At her new Newshub Live desk on eden.

Rebecca entered journalism in her mid-twenties and admits it wasn’t something she ever considered while growing up in the Wellington suburb of Johnsonville.

Her father Barry was an engineer, while mum Annie worked as an electoral secretary for politician Peter Dunne (“someone I still call on from time to time”, she says).

She left Wellington Girls’ College at 17 and unsure of what direction to take, Rebecca went travelling. First to Sydney, where she got a job as a waitress, followed by London the week she turned 18.

“I did a bit of everything. I worked at design house Yves Saint Laurent which was amazing for me,” says the self-confessed lover of fashion. “People used to come in and pick up their outfits for shows, so I was like a helper. Those jobs all bring experience to what I do now.”

While dating a musician at this time, Rebecca got talking to some journalists at her partner’s gigs.

Rebecca and daughter Scarlett at their local subway.

“I liked the fact they were out there, not in an office,” she admits. “I was 22 and ready to focus on a career. So that’s how the seed was planted.”

She came home and rather than enrolling in a journalism course, went to university to study politics, film and television.

After graduating, Rebecca found out Argentina was offering one-year working holiday visas, so she went there and scored a job on an English language newspaper in Buenos Aires.

“Then I emailed [Head of News] Mark Jennings at what was then TV3 asking if he had any room in his newsroom for a very keen but mostly inexperienced young journo. He told me I had a very unconventional CV, and then he offered me a job on the Foreign Desk and I’ve never looked back,” she enthuses.

“I have always loved people and their stories, and life’s intricacies. The things that ordinary people go through, and how they survive them, and what we can learn about that, is what really does it

for me. Figuring out the world is the main reason I do what I do.”

Scarlett’s fourth birthday in Central Park.

Quickfire questions

Given your love of fashion, describe your greatest finds in New York?

I got into sample shopping when I was there and have two pieces I treasure. The first is a pair of silver Manolo Blahniks that I got for $100 – they’re divine and are in my on-air wardrobe for the 8pm show. The second is a Givenchy dress – beautiful, bright red, snapped up at the Barneys closing down sale for a song.

What’s something your daughter hasn’t inherited from you?

She’s musical! I’m not musical at all, so I love watching her sing, learn the guitar and play piano, which she’s naturally drawn to.

How do you cope with the often stressful nature of your job?

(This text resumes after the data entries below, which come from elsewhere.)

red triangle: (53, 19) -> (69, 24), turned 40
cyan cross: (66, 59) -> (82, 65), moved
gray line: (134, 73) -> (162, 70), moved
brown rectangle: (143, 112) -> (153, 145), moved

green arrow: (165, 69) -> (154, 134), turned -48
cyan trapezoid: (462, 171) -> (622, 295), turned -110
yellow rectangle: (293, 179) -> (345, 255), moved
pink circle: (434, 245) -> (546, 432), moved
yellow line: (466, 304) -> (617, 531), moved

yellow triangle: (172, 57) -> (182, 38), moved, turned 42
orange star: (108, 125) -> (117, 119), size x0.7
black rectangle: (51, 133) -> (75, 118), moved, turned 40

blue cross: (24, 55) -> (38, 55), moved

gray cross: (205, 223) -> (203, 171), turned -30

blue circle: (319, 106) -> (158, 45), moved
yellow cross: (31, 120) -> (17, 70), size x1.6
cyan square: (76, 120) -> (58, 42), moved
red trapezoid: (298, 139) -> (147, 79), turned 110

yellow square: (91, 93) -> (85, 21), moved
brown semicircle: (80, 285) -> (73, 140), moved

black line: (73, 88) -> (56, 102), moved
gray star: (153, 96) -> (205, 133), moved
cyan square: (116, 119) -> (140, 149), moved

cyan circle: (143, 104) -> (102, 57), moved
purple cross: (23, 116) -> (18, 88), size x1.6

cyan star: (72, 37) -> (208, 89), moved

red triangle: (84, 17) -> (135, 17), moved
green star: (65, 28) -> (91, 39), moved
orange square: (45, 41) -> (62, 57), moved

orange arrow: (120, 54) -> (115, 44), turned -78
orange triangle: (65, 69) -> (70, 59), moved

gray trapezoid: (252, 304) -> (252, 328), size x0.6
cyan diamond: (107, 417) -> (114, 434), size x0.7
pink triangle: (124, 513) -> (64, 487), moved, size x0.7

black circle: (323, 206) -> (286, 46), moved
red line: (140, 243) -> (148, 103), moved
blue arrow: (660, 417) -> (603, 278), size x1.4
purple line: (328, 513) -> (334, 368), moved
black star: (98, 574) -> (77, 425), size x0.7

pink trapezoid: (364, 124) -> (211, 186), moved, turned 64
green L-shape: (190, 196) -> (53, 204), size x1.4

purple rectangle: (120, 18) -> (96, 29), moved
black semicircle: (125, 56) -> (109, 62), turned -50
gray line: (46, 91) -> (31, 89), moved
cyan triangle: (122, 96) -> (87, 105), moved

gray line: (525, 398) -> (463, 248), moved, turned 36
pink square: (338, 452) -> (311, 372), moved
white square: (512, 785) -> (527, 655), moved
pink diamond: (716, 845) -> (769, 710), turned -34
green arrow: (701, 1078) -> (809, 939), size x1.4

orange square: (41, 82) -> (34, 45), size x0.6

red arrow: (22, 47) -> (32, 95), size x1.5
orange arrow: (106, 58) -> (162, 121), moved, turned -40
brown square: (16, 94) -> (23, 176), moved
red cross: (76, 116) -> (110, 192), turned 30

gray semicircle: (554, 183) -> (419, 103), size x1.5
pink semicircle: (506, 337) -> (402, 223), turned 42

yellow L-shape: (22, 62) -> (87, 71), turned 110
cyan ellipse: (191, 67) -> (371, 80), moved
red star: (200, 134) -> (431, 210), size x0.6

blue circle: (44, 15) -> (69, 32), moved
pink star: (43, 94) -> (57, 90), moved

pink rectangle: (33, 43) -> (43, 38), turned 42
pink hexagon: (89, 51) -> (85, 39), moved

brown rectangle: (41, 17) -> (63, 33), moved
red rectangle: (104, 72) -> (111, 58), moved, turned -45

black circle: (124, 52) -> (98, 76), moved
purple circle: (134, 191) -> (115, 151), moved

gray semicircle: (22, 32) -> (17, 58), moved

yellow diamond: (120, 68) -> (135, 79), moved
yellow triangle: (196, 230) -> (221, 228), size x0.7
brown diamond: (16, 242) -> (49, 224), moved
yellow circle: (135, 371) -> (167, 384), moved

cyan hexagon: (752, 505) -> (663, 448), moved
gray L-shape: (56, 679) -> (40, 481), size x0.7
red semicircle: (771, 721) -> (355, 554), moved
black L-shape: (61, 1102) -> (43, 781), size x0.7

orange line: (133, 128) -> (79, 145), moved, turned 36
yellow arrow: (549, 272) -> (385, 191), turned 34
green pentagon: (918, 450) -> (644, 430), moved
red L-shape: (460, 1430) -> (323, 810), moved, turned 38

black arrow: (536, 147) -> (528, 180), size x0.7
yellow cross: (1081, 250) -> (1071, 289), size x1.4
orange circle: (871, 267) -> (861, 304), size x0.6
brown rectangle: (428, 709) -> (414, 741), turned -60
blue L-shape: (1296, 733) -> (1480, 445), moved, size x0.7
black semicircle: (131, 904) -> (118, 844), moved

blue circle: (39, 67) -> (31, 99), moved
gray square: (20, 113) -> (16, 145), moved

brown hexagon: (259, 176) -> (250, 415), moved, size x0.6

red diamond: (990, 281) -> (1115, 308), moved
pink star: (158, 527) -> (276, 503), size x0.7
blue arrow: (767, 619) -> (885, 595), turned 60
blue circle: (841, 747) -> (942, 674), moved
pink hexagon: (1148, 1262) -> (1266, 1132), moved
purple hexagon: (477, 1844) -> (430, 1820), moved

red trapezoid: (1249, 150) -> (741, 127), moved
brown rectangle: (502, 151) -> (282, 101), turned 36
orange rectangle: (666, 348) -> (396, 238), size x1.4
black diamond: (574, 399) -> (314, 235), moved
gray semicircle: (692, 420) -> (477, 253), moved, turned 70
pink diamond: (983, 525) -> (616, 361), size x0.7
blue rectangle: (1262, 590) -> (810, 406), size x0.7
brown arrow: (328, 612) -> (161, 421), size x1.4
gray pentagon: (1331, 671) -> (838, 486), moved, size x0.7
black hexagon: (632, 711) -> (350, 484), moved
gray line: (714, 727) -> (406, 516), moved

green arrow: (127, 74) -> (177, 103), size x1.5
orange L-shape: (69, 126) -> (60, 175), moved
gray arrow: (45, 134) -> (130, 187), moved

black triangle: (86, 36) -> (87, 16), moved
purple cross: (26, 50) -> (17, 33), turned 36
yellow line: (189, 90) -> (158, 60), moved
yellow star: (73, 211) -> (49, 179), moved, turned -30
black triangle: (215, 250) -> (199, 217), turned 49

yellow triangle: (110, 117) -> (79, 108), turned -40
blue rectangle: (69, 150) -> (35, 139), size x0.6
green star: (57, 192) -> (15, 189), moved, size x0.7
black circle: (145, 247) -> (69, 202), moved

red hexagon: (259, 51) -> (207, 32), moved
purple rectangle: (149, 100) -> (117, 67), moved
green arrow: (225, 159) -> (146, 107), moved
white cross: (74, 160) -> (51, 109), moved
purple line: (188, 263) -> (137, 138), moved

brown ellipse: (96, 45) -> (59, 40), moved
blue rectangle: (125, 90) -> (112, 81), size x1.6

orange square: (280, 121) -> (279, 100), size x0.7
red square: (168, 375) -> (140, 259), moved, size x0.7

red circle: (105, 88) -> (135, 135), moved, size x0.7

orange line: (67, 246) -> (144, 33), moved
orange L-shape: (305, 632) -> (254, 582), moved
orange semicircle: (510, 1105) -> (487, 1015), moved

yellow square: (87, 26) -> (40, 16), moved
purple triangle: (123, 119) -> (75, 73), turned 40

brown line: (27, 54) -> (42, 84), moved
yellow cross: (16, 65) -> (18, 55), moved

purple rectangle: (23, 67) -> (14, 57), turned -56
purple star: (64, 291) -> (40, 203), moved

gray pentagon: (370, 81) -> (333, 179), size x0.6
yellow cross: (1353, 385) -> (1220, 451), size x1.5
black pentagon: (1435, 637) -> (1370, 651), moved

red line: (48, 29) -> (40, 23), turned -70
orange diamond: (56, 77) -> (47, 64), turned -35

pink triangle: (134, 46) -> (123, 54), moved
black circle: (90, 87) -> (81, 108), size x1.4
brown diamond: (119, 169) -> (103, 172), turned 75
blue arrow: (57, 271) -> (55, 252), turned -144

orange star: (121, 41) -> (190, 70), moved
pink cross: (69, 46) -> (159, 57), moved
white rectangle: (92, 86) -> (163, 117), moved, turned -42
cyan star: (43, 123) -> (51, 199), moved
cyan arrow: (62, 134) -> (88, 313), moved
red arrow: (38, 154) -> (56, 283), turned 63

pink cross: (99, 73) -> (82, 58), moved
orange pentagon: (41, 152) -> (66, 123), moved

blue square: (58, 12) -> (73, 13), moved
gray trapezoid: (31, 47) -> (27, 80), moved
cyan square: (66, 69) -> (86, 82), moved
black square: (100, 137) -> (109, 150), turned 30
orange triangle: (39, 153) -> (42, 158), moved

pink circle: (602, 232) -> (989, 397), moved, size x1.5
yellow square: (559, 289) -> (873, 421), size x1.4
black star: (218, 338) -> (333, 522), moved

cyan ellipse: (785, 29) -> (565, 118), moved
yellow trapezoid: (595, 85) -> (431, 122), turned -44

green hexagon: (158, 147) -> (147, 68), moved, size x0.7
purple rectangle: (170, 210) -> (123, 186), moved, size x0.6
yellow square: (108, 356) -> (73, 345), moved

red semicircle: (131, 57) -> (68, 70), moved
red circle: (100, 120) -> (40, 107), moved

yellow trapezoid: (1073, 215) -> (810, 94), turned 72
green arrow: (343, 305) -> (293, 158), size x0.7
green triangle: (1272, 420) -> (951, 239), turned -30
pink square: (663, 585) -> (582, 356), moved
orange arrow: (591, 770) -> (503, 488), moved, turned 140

Reporting on big stories that involve fatalities can be really gruelling. Taking care of myself and being aware of what my limits are has taken a while to learn! Over the years, I worked too long or too hard and didn’t take any time out after those big stories, and that impacted me. Self-care, for me, means doing things like switching off my phone and going away with Scarlett for the weekend. It’s usually about connecting with my friends and family.